■ ÜBUNGSTEXT ■
Wie können wir vorgehen, um den Inhalt unseres Kopfes zu untersuchen?
Der naheliegende Ansatz ist der Versuch, den direkten Zugang zu unserer eigenen Erfahrung zu nutzen. »Warum«, fragt der Philosoph Sokrates in Platons Theaitetos, »sollten wir nicht ruhig und beharrlich unsere eigenen Gedanken prüfen und erwägen, was diese Erscheinungen in uns tatsächlich sind?« Der französische Philosoph René Descartes hatte im 17. Jahrhundert mit dieser Vorstellung keine Probleme. Als er in seinem Winterschlafrock neben dem im Kamin brennenden Feuer saß, befasste er sich mit seinen eigenen Gedankenprozessen und erkannte, dass ihre Existenz das Einzige war, was er nicht infrage stellen konnte. Cogito ergo sum: Ich denke, also bin ich. Die Reflexion über seine eigenen geistigen Zustände war das »erste Prinzip« der kartesischen Methode. Der amerikanische Philosoph und Psychologe William James schrieb im Jahr 1890, dass die Existenz von Bewusstseinszuständen zwar unbestreitbar, sie in uns selbst zu beobachten, aber »schwierig und fehlbar«14 sei. Doch diese Art von Beobachtung sei dennoch möglich. Sie unterscheide sich im Prinzip nicht von jeder anderen Methode, die Welt zu beschreiben. Wenn der Mensch angeleitet werde, sorgfältig vorzugehen, könne er dazu gebracht werden, es besser zu machen.
Es war das Werk des deutschen Psychologen Wilhelm Wundt, das die Innenschau aus dem Philosophensessel ins wissenschaftliche Labor verlagerte. Wundt war der Gründer des ersten wissenschaftlichen psychologischen Labors, 1879 in Leipzig eingerichtet, aber er erlangte auch als Autor des ersten psychologischen Lehrbuchs Berühmtheit.
Wundt unterschied bei seinen Überlegungen über innere Erlebnisse zwischen zwei Arten der Introspektion.15 Zunächst gebe es das, was er als Selbstbeobachtung bezeichnete: jene Art von beiläufiger Beobachtung der eigenen geistigen Prozesse, die jeder Mensch in Angriff nehmen kann. Man braucht kein Descartes zu sein, um am Kamin zu sitzen und über die eigenen Gedanken nachzudenken. Aber es stellt sich die Frage, ob das wissenschaftlich fundiert ist?
Etwas ganz anderes war für Wundt die formalere Kategorie der inneren Wahrnehmung. Die wissenschaftliche Methodik verlangt, dass der Beobachter versucht, sich, wann immer möglich, aus dem Prozess der Beobachtung herauszuhalten, und dies hatte Wundt bei seinem zweiten Ansatz im Sinn, der eine gewissenhafte Trennung des Beobachters vom beobachteten Objekt voraussetzte. Bei Wundts Technik der inneren Wahrnehmung nahm der Wissenschaftler tatsächlich eine klinisch distanzierte Haltung seinen eigenen Gedanken gegenüber ein. Die innere Wahrnehmung war laut Wundt keine solide wissenschaftliche Methode. Doch sie könne nach einer gründlichen Ausbildung der Teilnehmer eine solche werden.

■ EXTRAHIERTE EINTRÄGE ■
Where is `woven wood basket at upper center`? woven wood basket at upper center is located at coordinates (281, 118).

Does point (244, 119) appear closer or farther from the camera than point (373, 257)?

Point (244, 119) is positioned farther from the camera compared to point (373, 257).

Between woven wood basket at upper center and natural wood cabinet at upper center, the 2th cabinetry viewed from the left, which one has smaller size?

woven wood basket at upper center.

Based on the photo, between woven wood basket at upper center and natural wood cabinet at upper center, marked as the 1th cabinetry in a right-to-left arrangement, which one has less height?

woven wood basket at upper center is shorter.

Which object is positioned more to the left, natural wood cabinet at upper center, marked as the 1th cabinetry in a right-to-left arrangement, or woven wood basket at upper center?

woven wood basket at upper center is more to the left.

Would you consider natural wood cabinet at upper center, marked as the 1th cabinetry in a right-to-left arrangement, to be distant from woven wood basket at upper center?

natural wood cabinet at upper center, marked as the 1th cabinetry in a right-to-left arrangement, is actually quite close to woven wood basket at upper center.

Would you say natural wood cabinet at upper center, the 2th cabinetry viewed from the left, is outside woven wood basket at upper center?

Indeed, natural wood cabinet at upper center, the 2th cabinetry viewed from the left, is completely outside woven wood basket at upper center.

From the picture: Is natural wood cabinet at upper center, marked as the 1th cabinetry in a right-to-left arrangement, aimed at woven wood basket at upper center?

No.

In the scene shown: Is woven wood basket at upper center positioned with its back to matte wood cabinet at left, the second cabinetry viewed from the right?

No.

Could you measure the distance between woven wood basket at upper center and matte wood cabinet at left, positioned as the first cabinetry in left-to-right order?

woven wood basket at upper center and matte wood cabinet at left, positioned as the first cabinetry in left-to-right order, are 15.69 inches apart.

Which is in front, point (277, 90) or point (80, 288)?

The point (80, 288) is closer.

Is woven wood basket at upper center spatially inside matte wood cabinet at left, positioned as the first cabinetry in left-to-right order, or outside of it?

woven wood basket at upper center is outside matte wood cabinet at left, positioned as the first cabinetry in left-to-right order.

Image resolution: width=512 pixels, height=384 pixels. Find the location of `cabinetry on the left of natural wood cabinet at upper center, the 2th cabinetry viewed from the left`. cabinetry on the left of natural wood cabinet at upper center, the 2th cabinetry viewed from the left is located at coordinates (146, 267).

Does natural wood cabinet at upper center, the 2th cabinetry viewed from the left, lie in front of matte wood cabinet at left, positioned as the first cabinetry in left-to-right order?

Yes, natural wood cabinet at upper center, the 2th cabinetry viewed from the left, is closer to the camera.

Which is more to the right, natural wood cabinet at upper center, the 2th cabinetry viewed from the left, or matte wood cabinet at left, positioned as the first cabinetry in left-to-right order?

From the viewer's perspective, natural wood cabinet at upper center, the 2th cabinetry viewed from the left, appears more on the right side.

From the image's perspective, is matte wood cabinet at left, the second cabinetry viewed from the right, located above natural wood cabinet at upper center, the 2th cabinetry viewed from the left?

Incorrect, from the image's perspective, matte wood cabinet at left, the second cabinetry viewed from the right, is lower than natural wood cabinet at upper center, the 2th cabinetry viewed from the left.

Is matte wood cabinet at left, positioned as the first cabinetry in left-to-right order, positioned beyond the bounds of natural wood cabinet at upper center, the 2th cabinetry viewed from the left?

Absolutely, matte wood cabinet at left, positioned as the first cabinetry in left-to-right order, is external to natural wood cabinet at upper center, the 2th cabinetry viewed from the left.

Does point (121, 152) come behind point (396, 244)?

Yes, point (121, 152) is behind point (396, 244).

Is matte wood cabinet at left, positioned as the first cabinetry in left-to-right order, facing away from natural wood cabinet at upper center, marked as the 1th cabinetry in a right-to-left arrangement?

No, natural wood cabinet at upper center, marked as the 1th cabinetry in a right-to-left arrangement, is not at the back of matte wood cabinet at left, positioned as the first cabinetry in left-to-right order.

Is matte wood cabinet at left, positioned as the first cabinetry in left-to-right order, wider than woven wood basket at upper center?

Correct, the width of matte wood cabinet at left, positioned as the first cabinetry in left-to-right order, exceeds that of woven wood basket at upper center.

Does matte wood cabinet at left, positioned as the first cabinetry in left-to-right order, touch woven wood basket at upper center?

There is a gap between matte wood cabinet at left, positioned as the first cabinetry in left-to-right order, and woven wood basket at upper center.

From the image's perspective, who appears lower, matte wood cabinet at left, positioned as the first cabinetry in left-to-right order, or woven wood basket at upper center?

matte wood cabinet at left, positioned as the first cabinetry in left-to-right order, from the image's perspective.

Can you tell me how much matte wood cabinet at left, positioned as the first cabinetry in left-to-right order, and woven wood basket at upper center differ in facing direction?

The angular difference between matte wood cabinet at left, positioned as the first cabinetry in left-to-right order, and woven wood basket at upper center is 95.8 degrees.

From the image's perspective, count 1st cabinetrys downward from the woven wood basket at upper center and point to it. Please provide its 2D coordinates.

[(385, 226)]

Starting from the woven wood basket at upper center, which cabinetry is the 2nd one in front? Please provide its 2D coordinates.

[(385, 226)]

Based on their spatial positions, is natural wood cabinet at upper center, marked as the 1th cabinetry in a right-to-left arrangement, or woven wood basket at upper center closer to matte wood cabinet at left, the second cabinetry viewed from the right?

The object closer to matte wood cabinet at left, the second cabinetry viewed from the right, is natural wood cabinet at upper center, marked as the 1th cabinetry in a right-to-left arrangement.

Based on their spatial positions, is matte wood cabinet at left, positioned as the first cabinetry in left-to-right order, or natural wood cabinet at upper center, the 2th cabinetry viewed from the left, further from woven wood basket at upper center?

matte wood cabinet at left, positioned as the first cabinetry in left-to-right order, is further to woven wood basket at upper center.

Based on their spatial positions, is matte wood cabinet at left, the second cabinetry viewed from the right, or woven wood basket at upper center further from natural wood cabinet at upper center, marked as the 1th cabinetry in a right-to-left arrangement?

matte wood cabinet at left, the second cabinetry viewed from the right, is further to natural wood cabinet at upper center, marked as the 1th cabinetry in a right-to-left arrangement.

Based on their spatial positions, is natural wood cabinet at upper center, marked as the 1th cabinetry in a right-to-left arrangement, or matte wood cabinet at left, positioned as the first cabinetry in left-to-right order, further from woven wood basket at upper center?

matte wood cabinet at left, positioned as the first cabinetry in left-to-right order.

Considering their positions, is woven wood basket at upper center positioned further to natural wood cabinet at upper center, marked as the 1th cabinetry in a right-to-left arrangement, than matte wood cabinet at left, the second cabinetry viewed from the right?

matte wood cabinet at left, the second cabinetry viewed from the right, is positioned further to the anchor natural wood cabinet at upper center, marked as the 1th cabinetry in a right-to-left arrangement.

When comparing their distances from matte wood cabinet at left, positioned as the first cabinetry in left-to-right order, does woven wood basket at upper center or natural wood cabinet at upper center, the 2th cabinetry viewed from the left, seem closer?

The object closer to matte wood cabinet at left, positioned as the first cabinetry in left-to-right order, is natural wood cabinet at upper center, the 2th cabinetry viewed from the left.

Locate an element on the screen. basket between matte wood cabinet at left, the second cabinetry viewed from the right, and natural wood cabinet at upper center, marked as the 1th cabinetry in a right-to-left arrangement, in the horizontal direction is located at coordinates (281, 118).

■ AUFGABE 1 ■
In welchem Jahr und in welcher Stadt wurde laut dem Übungstext Wundts erstes wissenschaftliches psychologisches Labor eingerichtet?
■ AUFGABE 2 ■
Gib den Teil des Übungstexts zwischen „Wundt unterschied bei“ und „wissenschaftlich fundiert ist?“ wortgetreu wieder, beide Stellen eingeschlossen.
Die Einträge werden hierfür nicht gebraucht.

■ ANTWORT 1 ■
1879 in Leipzig.

■ ANTWORT 2 ■
Wundt unterschied bei seinen Überlegungen über innere Erlebnisse zwischen zwei Arten der Introspektion.15 Zunächst gebe es das, was er als Selbstbeobachtung bezeichnete: jene Art von beiläufiger Beobachtung der eigenen geistigen Prozesse, die jeder Mensch in Angriff nehmen kann. Man braucht kein Descartes zu sein, um am Kamin zu sitzen und über die eigenen Gedanken nachzudenken. Aber es stellt sich die Frage, ob das wissenschaftlich fundiert ist?